Following Jesus


The Gospel of Mark, though second in the New Testament order of the things, was the first gospel written. It is also the shortest Gospel. I suppose if you just wanted the quickest look at what happened in the time of Jesus, then Mark would be the one to read.
But you had better be paying attention. Because the Gospel in Mark is told kind of the way I talk, all rapid fire and all. He moves the story quickly – the words “immediately” or “at once” is used over 50 times. He is completely focused on the ministry of Jesus. You won’t learn about Jesus mother, or His childhood, from reading Mark. Mark IS focused on spiritual warfare, he talks about Jesus casting out demons more than any other Gospel.
So, right in Chapter 1, we see in Mark the beginning of Jesus’ ministry, as well as the call of His first four followers.
Later on, after John was arrested, Jesus went into Galilee, where he preached God’s Good News. “The time promised by God has come at last!” he announced. “The Kingdom of God is near! Repent of your sins and believe the Good News!” The arrest of John brought on the beginning of the ministry of Jesus. Notice that John and Jesus preached the same message – “In those days John the Baptist came to the Judean wilderness and began preaching. His message was, “Repent of your sins and turn to God, for the Kingdom of Heaven is near. ”” Matthew‬ ‭3:1-2‬ ‭NLT‬‬. Matthew was writing specifically to Jews, who always avoided even using the word “Yahweh” out of reverential fear and respect, that’s why he refers to the kingdom of Heaven and not the Kingdom of God, but they are the same thing. Repent of your sins and turn to God, the Kingdom of God is coming. Jesus Himself uses the term “Good News”, referring to the Good News that only He could bring.  


Why was John arrested? Why were John, Jesus and all 12 of His apostles (except John) arrested and executed? For talking about spiritual things? For talking about going to heaven when you die? No, principalities and powers don’t care what happens when you die. All these men ultimately died for preaching the Gospel, the Good News, that Jesus is Lord. Their message was threatening to those in power, it is still threatening to those in power. Jesus said “follow me”, Caesar demanded that he be followed.  Jesus tells us to follow Him, He is the way the truth and the life. Our rulers tell us “It’s the economy, stupid.” I’m simplifying, but I hope you get the point.

## Information supplied:
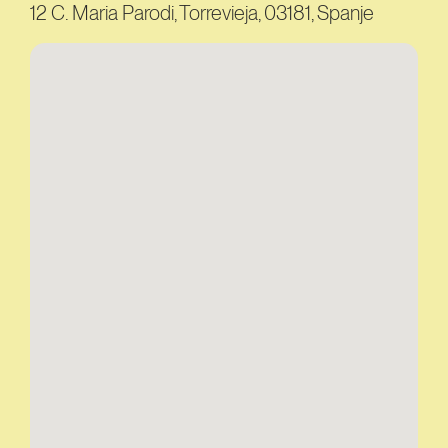
12 C. Maria Parodi, Torrevieja, 03181, Spanje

## Exercises:
- 1) Answer each question from the passage on following Jesus, one line per answer:
(a) Which gospel was written first?
(b) How many times does Mark use the words "immediately" or "at once"?
(c) What event brought on the beginning of the ministry of Jesus?
- 2) In one to three sentences, explain why, according to the passage on following Jesus, Matthew speaks of the kingdom of Heaven rather than the Kingdom of God.

## Solutions by task:
- 1)
(a) The Gospel of Mark.
(b) Over 50 times.
(c) The arrest of John.

- 2) Matthew was writing specifically to Jews, who avoided even using the word "Yahweh" out of reverential fear and respect. So he refers to the kingdom of Heaven, though it is the same thing as the Kingdom of God.